Because the x-ray photons emerge from such a tiny electron beam, they should oscillate in unison like those in laser light, accentuating the wavelike nature of the x-ray beam. That enhanced coherence gives the new ESRF a big advantage for imaging. When researchers shine an x-ray beam through a sample, variations in the material will delay the wave front of the coherent x-rays to different degrees, creating a mottled intensity pattern on a distant detector. From many such patterns, researchers can extract a detailed 3D image of the sample.

For example, neuroscientists striving to map the individual neurons and their interconnections in the mouse brain must now cut a brain into fine slices, scan each slice with an electron microscope, and then use massive computer power to link the slices. With ESRF’s penetrating, coherent beams, researchers may be able to do the same thing far faster in an intact mouse brain. “If they can do that, it’s going to have a huge impact on the community,” says Eva Dyer, a computational neuroscientist at the Georgia Institute of Technology. “It’s supercool.”

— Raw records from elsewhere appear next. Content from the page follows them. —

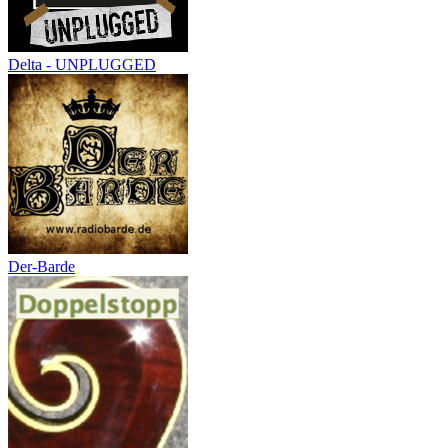
Delta - UNPLUGGED
Der-Barde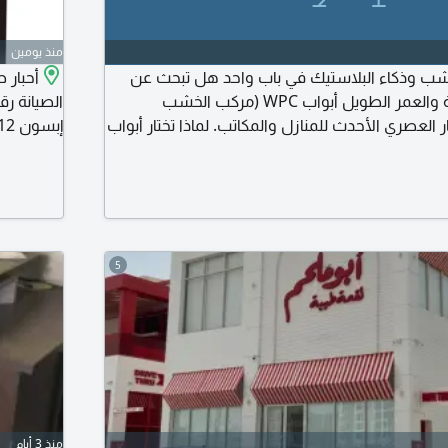
منذ يومين
 قوة الخشب وذكاء البلاستيك في باب واحد هل تبحث عن
أحبار 
باب يجمع بين الفخامة والعمر الطويل أبواب WPC (مركب الخشب
 العصري الأحدث للمنازل والمكاتب. لماذا تختار أبواب
إبسون 112. متوافقة مع طابعات إبسون إيكوتانك.
 مقاومة 100% للماء والرطوبة مثالية لدورات المياه والمطابخ دون
لتآكل. ضد البكتريا والحشرات معالجة بالكامل ضد
لعفن. عزل ممتاز توفر عزلا عاليا للصوت والحرارة
5
منذ 3 أيام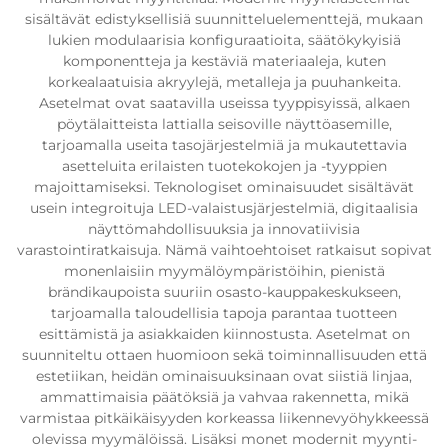
sisältävät edistyksellisiä suunnitteluelementtejä, mukaan
lukien modulaarisia konfiguraatioita, säätökykyisiä
komponentteja ja kestäviä materiaaleja, kuten
korkealaatuisia akryylejä, metalleja ja puuhankeita.
Asetelmat ovat saatavilla useissa tyyppisyissä, alkaen
pöytälaitteista lattialla seisoville näyttöasemille,
tarjoamalla useita tasojärjestelmiä ja mukautettavia
asetteluita erilaisten tuotekokojen ja -tyyppien
majoittamiseksi. Teknologiset ominaisuudet sisältävät
usein integroituja LED-valaistusjärjestelmiä, digitaalisia
näyttömahdollisuuksia ja innovatiivisia
varastointiratkaisuja. Nämä vaihtoehtoiset ratkaisut sopivat
monenlaisiin myymälöympäristöihin, pienistä
brändikaupoista suuriin osasto-kauppakeskukseen,
tarjoamalla taloudellisia tapoja parantaa tuotteen
esittämistä ja asiakkaiden kiinnostusta. Asetelmat on
suunniteltu ottaen huomioon sekä toiminnallisuuden että
estetiikan, heidän ominaisuuksinaan ovat siistiä linjaa,
ammattimaisia päätöksiä ja vahvaa rakennetta, mikä
varmistaa pitkäikäisyyden korkeassa liikennevyöhykkeessä
olevissa myymälöissä. Lisäksi monet modernit myynti-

ESRF will have a few years to press its advantage. Its nearest competitor, the Advanced Photon Source (APS) at Argonne National Laboratory in Illinois, will undergo a similar yearlong rebuild in 2022, says APS Director Stephen Streiffer. “We see the two machines not so much as competitors but as sister facilities,” Streiffer says. “There’s plenty of discoveries to go around.”

The RIKEN Spring-8 laboratory in Japan and the German Electron Synchrotron laboratory are also planning rebuilds, and China is designing a brand-new x-ray facility.

Researchers are already exploiting ESRF’s new capabilities to help confront the COVID-19 pandemic. Several projects are studying the molecular structure of the SARS-CoV-2 virus, and another is using the new synchrotron to image lungs damaged by COVID-19, says Jean Susini, ESRF’s director for research for life sciences. “In fact, the EBS’s first light was used in COVID-19 research.”